Avrupa, dördüncü yüzyıldan itibaren büyük bir barbar saldırısı ve istilası ile sarsıldı. Neredeyse bütün şehirleri, manastırları, eğitim kurumları, kütüphaneleri yağmalandı ve yakıldı. Bu ortamda elbette eğitim olanağı ortadan kalktı. Bu durum, o dönemde Avrupa’daki bilim insanlarının hayatlarını da ciddi bir şekilde
olumsuzca etkiledi. Aslına bakılacak olursa, karanlık çağ olarak Ortaçağ değil; fakat dördüncü yüzyıl adlandırılabilir. Pek çok Yunanca metin ortadan kayboldu. Pek çok Yunanca metnin Latince çevirilerinin ya bir kısmı veya tamamı tahrip edildi.

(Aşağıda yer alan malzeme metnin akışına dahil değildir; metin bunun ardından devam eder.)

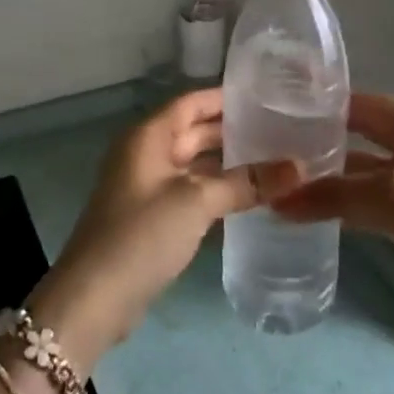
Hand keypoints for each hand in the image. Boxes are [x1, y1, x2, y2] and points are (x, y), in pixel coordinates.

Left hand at [30, 89, 299, 371]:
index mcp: (149, 136)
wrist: (95, 297)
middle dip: (234, 131)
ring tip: (275, 160)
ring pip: (195, 163)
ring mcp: (148, 186)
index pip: (192, 102)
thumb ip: (245, 182)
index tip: (267, 95)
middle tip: (281, 130)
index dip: (226, 97)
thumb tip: (298, 167)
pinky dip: (218, 190)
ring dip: (229, 163)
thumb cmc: (142, 235)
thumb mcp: (196, 202)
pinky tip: (251, 196)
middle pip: (194, 131)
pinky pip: (191, 190)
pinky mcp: (152, 216)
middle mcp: (146, 153)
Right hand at [271, 92, 393, 344]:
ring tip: (281, 180)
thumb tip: (276, 199)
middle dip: (318, 142)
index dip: (318, 107)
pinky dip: (345, 201)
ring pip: (362, 167)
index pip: (356, 103)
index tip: (273, 114)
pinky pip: (372, 196)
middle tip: (270, 150)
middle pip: (357, 133)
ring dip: (329, 175)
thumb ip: (337, 195)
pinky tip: (311, 211)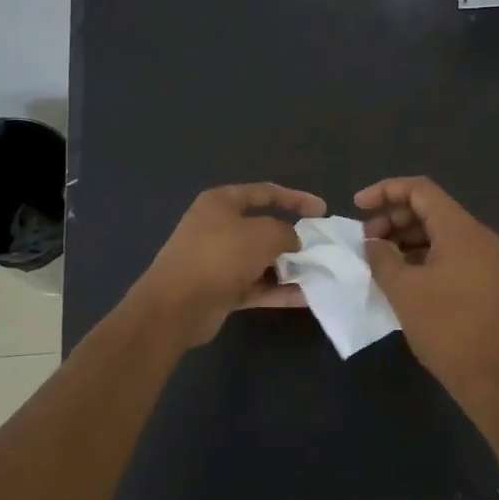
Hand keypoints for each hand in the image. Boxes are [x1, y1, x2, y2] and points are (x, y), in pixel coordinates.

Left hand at [134, 183, 325, 346]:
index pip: (265, 192)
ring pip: (261, 260)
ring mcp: (218, 260)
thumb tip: (294, 240)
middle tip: (320, 246)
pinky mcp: (221, 290)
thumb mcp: (263, 235)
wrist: (176, 306)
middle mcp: (218, 227)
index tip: (322, 211)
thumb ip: (286, 232)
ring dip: (288, 267)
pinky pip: (256, 286)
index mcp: (221, 203)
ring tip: (318, 273)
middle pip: (263, 228)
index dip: (296, 199)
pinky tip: (306, 297)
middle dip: (293, 238)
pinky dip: (279, 290)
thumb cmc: (220, 256)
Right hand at [356, 177, 498, 402]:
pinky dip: (419, 255)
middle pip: (429, 208)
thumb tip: (373, 243)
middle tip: (365, 240)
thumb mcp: (403, 289)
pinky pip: (446, 253)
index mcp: (460, 229)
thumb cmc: (446, 327)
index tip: (357, 206)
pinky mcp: (481, 279)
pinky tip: (398, 275)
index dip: (385, 191)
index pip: (420, 189)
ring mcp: (482, 259)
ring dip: (404, 238)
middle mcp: (475, 236)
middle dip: (392, 217)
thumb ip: (382, 257)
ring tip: (377, 259)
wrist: (492, 376)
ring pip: (437, 232)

Eğitim kurumlarındaki tahribat, dönemin insanına Eski Yunanca öğretme olanağının önünü tıkadı ve Eski Yunanca, dolayısıyla Eski Yunan felsefesi metinlerine
ulaşabilecek insan sayısında inanılmaz boyutlarda düşüş yaşandı. Bununla birlikte, bazı aileler ile ücra köşelerdeki bazı manastır kütüphanelerindeki temel yapıtlar sayesinde eğitim devam edebildi.
Bu eğitim sayesinde Augustinus gibi, Boethius gibi isimler ortaya çıktı ve yapıtlarıyla Ortaçağ felsefesini
biçimlendirmeye koyuldular. Bunların tümü de Hıristiyandır. İkinci yüzyılda başlayarak hepsi de Hıristiyanlığın imanının akılsallaştırılması için çaba göstermişler ve bu uğurda felsefeyi kullanmışlardır. Başlangıçta felsefeyi bir araç gibi gören bu anlayış, zaman içinde evrilerek felsefenin en temel alanlarındaki önemli başarıları ortaya koyacak denli felsefeyi amaçlaştırmıştır. Bu bakımdan, Ortaçağ felsefesi, sadece Eski Yunan felsefesini modern felsefeye aktarmak görevini üstlenmemiştir. Onun aynı zamanda bir başka önemli görevi, Eski Yunan felsefesinden alınan mirası, yorum tarzı üzerinden farklılaştırarak modern felsefeyi üretmek olmuştur. Unutulmaması gereken önemli bir konu, modern felsefenin başlatıcısı olarak düşünülen Descartes’in, (Dekart okunur) aslında bir Ortaçağ kurumunda eğitilmiş olmasıdır. Cizvitlerin kurmuş olduğu La Fleche’te okuyan Descartes, analitik geometriyi keşfetmiş, buradan hareketle spekülatif
felsefeyi yeniden inşa etmeyi denemiştir. Descartes’ın Ortaçağ felsefesinin yetersizliklerinden şikayetleri olduğu gibi, bazıları da onun Ortaçağ felsefesini yeterince iyi bilmediğini ileri sürmüşlerdir.
Bu konuda önemli bir başka düşünce de ülkemizdeki Ortaçağ felsefesi çalışmalarını başlatan Betül Çotuksöken’den gelmektedir. Ona göre; gerek Augustinus gerek Anselmus Descartes’ın hocaları durumundadır.Baştan naïf bir tavırla reddeder görünmesine karşın, Descartes’ın düşünsel arka planında skolastik yer almaktadır.” (Betül Çotuksöken, “Anselmus’un Ontolojik Tanrı Kanıtlaması ve Yeniçağ Felsefesindeki (Descartes) Yeri”, II.Türkiye Felsefe, Mantık ve Bilim Tarihi Sempozyumu (11-13 Kasım 1987) -AyrıBasım-, İzmir: Ege Üniversitesi Edebiyat Fakültesi Yayınları, T.Y., s. 53). Dolayısıyla Ortaçağ felsefesi, pek çok bakımdan üzerinde durulması gereken bir dönemi işaret etmektedir. Bu felsefenin anlaşılması için, yukarıda dile getirilenlerden de rahatlıkla anlaşılacağı gibi, bir taraftan Eski Yunan felsefesinin -temelde
Platon ve Aristoteles’in düşünceleri- öbür taraftan da modern felsefenin iyi bir biçimde kavranmış olması gerekmektedir. Aksi takdirde felsefenin sürekliliğinde biçimlenen sorunlardaki anlamda kırılmalar ve eksiklikler kaçınılmaz hâle gelecektir.